Re: [RESEND PATCH v1 1/5] of/platform: Speed up of_find_device_by_node()

From: Frank Rowand
Date: Wed Jun 12 2019 - 12:11:53 EST

On 6/12/19 6:53 AM, Rob Herring wrote:
> On Tue, Jun 11, 2019 at 3:52 PM Sandeep Patil <sspatil@xxxxxxxxxxx> wrote:
>> On Tue, Jun 11, 2019 at 01:56:25PM -0700, 'Saravana Kannan' via kernel-team wrote:
>>> On Tue, Jun 11, 2019 at 8:18 AM Frank Rowand <frowand.list@xxxxxxxxx> wrote:
>>>> Hi Saravana,
>>>> On 6/10/19 10:36 AM, Rob Herring wrote:
>>>>> Why are you resending this rather than replying to Frank's last
>>>>> comments on the original?
>>>> Adding on a different aspect... The independent replies from three different
>>>> maintainers (Rob, Mark, myself) pointed out architectural issues with the
>>>> patch series. There were also some implementation issues brought out.
>>>> (Although I refrained from bringing up most of my implementation issues
>>>> as they are not relevant until architecture issues are resolved.)
>>> Right, I'm not too worried about the implementation issues before we
>>> settle on the architectural issues. Those are easy to fix.
>>> Honestly, the main points that the maintainers raised are:
>>> 1) This is a configuration property and not describing the device.
>>> Just use the implicit dependencies coming from existing bindings.
>>> I gave a bunch of reasons for why I think it isn't an OS configuration
>>> property. But even if that's not something the maintainers can agree
>>> to, I gave a concrete example (cyclic dependencies between clock
>>> provider hardware) where the implicit dependencies would prevent one
>>> of the devices from probing till the end of time. So even if the
>>> maintainers don't agree we should always look at "depends-on" to
>>> decide the dependencies, we still need some means to override the
>>> implicit dependencies where they don't match the real dependency. Can
>>> we use depends-on as an override when the implicit dependencies aren't
>>> correct?
>>> 2) This doesn't need to be solved because this is just optimizing
>>> probing or saving power ("we should get rid of this auto disabling"):
>>> I explained why this patch series is not just about optimizing probe
>>> ordering or saving power. And why we can't ignore auto disabling
>>> (because it's more than just auto disabling). The kernel is currently
>>> broken when trying to use modules in ARM SoCs (probably in other
>>> systems/archs too, but I can't speak for those).
>>> 3) Concerns about backwards compatibility
>>> I pointed out why the current scheme (depends-on being the only source
>>> of dependency) doesn't break compatibility. And if we go with
>>> "depends-on" as an override what we could do to keep backwards
>>> compatibility. Happy to hear more thoughts or discuss options.
>>> 4) How the "sync_state" would work for a device that supplies multiple
>>> functionalities but a limited driver.
>> <snip>
>> To be clear, all of above are _real_ problems that stops us from efficiently
>> load device drivers as modules for Android.
>> So, if 'depends-on' doesn't seem like the right approach and "going back to
>> the drawing board" is the ask, could you please point us in the right
>> direction?
> Use the dependencies which are already there in DT. That's clocks,
> pinctrl, regulators, interrupts, gpio at a minimum. I'm simply not
> going to accept duplicating all those dependencies in DT. The downside
> for the kernel is you have to address these one by one and can't have
> a generic property the driver core code can parse. After that's in
> place, then maybe we can consider handling any additional dependencies
> not already captured in DT. Once all that is in place, we can probably
> sort device and/or driver lists to optimize the probe order (maybe the
> driver core already does that now?).
> Get rid of the auto disabling of clocks and regulators in
> late_initcall. It's simply not a valid marker that boot is done when
> modules are involved. We probably can't get rid of it as lot's of
> platforms rely on that, so it will have to be opt out. Make it the
> platform's responsibility for ensuring a consistent state.
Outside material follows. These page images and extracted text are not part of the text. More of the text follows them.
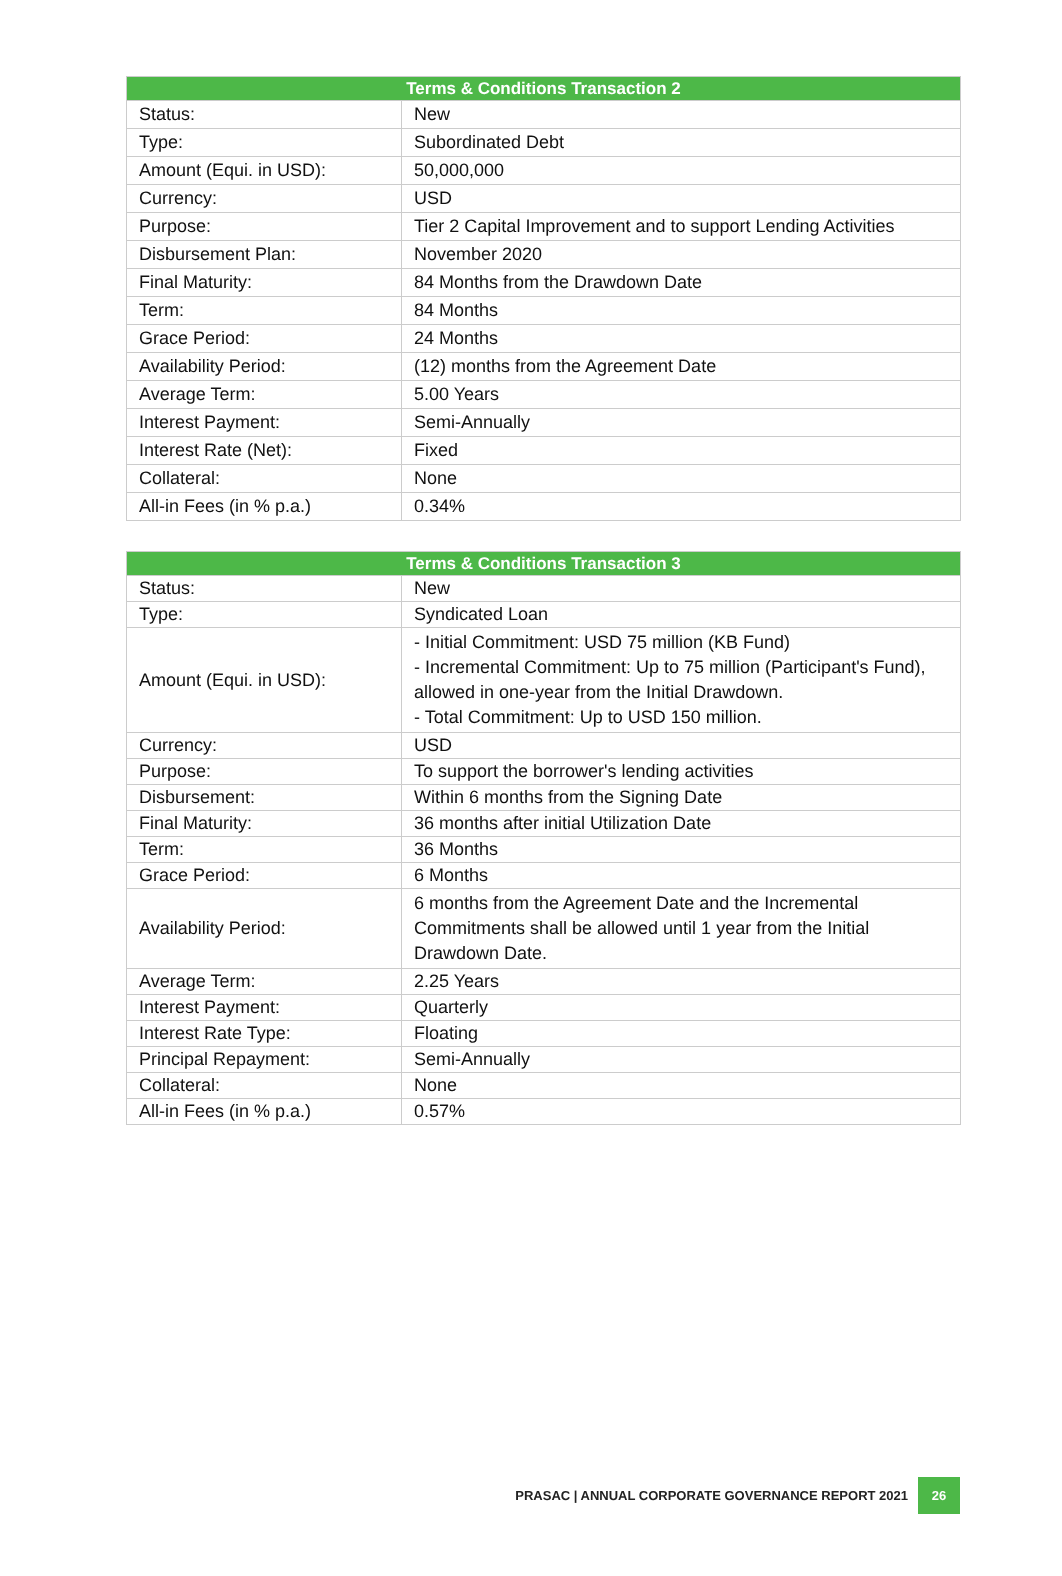| Terms & Conditions Transaction 2 | |
| --- | --- |
| Status: | New |
| Type: | Subordinated Debt |
| Amount (Equi. in USD): | 50,000,000 |
| Currency: | USD |
| Purpose: | Tier 2 Capital Improvement and to support Lending Activities |
| Disbursement Plan: | November 2020 |
| Final Maturity: | 84 Months from the Drawdown Date |
| Term: | 84 Months |
| Grace Period: | 24 Months |
| Availability Period: | (12) months from the Agreement Date |
| Average Term: | 5.00 Years |
| Interest Payment: | Semi-Annually |
| Interest Rate (Net): | Fixed |
| Collateral: | None |
| All-in Fees (in % p.a.) | 0.34% |
| Terms & Conditions Transaction 3 | |
| --- | --- |
| Status: | New |
| Type: | Syndicated Loan |
| Amount (Equi. in USD): | - Initial Commitment: USD 75 million (KB Fund) - Incremental Commitment: Up to 75 million (Participant's Fund), allowed in one-year from the Initial Drawdown. - Total Commitment: Up to USD 150 million. |
| Currency: | USD |
| Purpose: | To support the borrower's lending activities |
| Disbursement: | Within 6 months from the Signing Date |
| Final Maturity: | 36 months after initial Utilization Date |
| Term: | 36 Months |
| Grace Period: | 6 Months |
| Availability Period: | 6 months from the Agreement Date and the Incremental Commitments shall be allowed until 1 year from the Initial Drawdown Date. |
| Average Term: | 2.25 Years |
| Interest Payment: | Quarterly |
| Interest Rate Type: | Floating |
| Principal Repayment: | Semi-Annually |
| Collateral: | None |
| All-in Fees (in % p.a.) | 0.57% |
PRASAC | ANNUAL CORPORATE GOVERNANCE REPORT 2021 26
Setting aside modules for one moment, why is there any auto disabling
of clocks and regulators in late initcall???? Deferred probe processing
does not begin until deferred_probe_initcall() sets
driver_deferred_probe_enable to true. No late_initcall function
should ever depend on ordering with respect to any other late_initcall.
(And yes, I know that among various initcall levels, there have been
games played to get a certain amount of ordering, but that is at
best fragile.)

In addition to modules, devicetree overlays need to be considered.

Just as modules can result in a driver appearing after boot finishes,
overlays can result in new devicetree nodes (and thus dependencies)
appearing after boot finishes.


> Perhaps we need a 'boot done' or 'stop deferring probe' trigger from
> userspace in order to make progress if dependencies are missing. Or
> maybe just some timeout would be sufficient. I think this is probably
> more useful for development than in a shipping product. Even if you
> could fallback to polling mode instead of interrupts for example, I
> doubt you would want to in a product.
> You should also keep in mind that everything needed for a console has
> to be built in. Maybe Android can say the console isn't needed, but in
> general we can't.
> Rob
> .